◆ **PROVIDED PASSAGE**
┏━━
Coburn v. . Carstarphen

139 S.E. 596 | N.C. | 1927

From judgment on facts agreed defendant appealed to the Supreme Court. This action was heard upon a statement of facts agreed. They are as follows:

1. Plaintiff is the receiver of Martin County Savings and Trust Company, an insolvent corporation, which prior to his appointment as such receiver was engaged in the banking business at Williamston, Martin County, N.C. He has brought this action to recover of defendant the amount of his indebtedness to said corporation, as evidenced by two promissory notes.

2. Defendant, prior to its insolvency, executed and delivered to said corporation his two promissory notes, one in the sum of $300, and the other in the sum of $2,100. Both said notes came into the hands of the receiver as assets of said corporation. No payment has been made by defendant on said notes, or either of them, and both are now due.

3. On the date of its insolvency defendant had on deposit with said corporation, subject to his personal check, the sum of $50.23. The said sum is now due to defendant by said corporation.
┗━━
◆ **SUPPLIED DATA**
┏━━
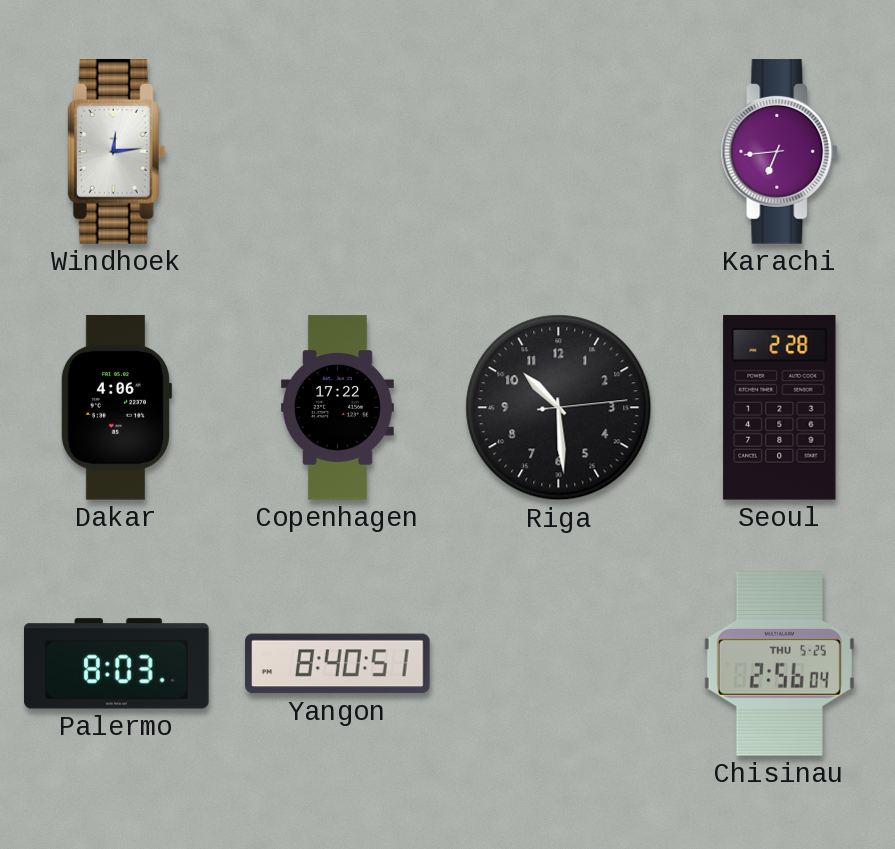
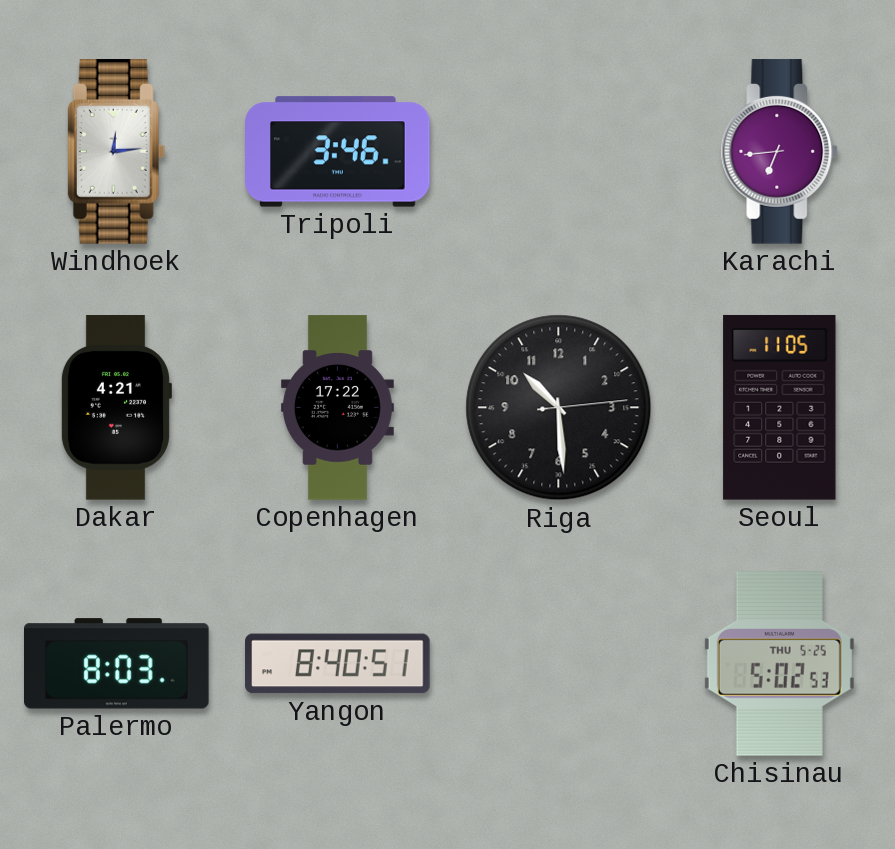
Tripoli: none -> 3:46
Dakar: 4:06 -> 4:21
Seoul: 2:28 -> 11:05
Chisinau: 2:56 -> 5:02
┗━━
◆ **WRITTEN REQUEST 1**
Translate this sentence from the Coburn v. Carstarphen case into Spanish: "No payment has been made by defendant on said notes, or either of them, and both are now due."
◆ **WRITTEN REQUEST 2**
Answer these questions from the Coburn v. Carstarphen case:
(a) In what town did Martin County Savings and Trust Company carry on its banking business?
(b) What were the amounts of the defendant's two promissory notes?
(c) How much did the defendant have on deposit with the corporation on the date of its insolvency?
◆ **WRITTEN REQUEST 3**
Pick up the Coburn v. Carstarphen case after its third agreed fact and write what comes next.

◆ **EXERCISE RESULT 1**
El demandado no ha efectuado ningún pago sobre dichos pagarés, ni sobre ninguno de ellos, y ambos están ahora vencidos.

◆ **EXERCISE RESULT 2**
(a) Williamston, in Martin County, N.C.
(b) $300 and $2,100.
(c) $50.23.

◆ **EXERCISE RESULT 3**
4. Defendant is now, and was prior to the insolvency of said corporation, the treasurer of Martin County. As such treasurer he has executed and filed with said county a bond conditioned as required by statute. He is personally liable to the county for all moneys which have come into his hands belonging to said county, and which have not been lawfully paid out by him. *369

On the date of its adjudication as insolvent, defendant had on deposit with said corporation as treasurer the sum of $2,801.91. This deposit was made with moneys received by defendant as treasurer, belonging to Martin County. Defendant is personally liable to the county for said moneys. He is solvent. This sum is now due to defendant as treasurer by said corporation.

Upon the foregoing facts the court was of opinion that defendant was entitled to have the deposit in the sum of $50.23 applied as a credit upon his indebtedness to the corporation, as evidenced by his notes, but that he was not entitled to offset said indebtedness by the deposit in the sum of $2,801.91 standing on the books of the corporation to his credit as treasurer. From judgment in accordance with this opinion, defendant appealed to this Court. His only assignment of error is based upon his exception to the judgment.

It is conceded that there is no error in the judgment, applying the deposit in the sum of $50.23, as a payment on defendant's indebtedness to the bank. The judgment in that respect is in accord with well settled principles and is sustained by authoritative decisions of this Court. TrustCo. v. Spencer, 193 N.C. 745; Graham v. Warehouse, 189 N.C. 533; TrustCo. v. Trust Co., 188 N.C. 766; Moore v. Trust Co., 178 N.C. 128; Moorev. Bank, 173 N.C. 180; Hodgin v. Bank, 124 N.C. 540. Where a depositor is indebted to a bank and the debt is due, the bank has the right to apply the deposit as a payment, pro tanto, on the indebtedness. This right of set-off or counterclaim is mutual, and where the bank has become insolvent, and is in the hands of a receiver, the depositor is entitled to have his deposit applied as a payment on his indebtedness to the bank.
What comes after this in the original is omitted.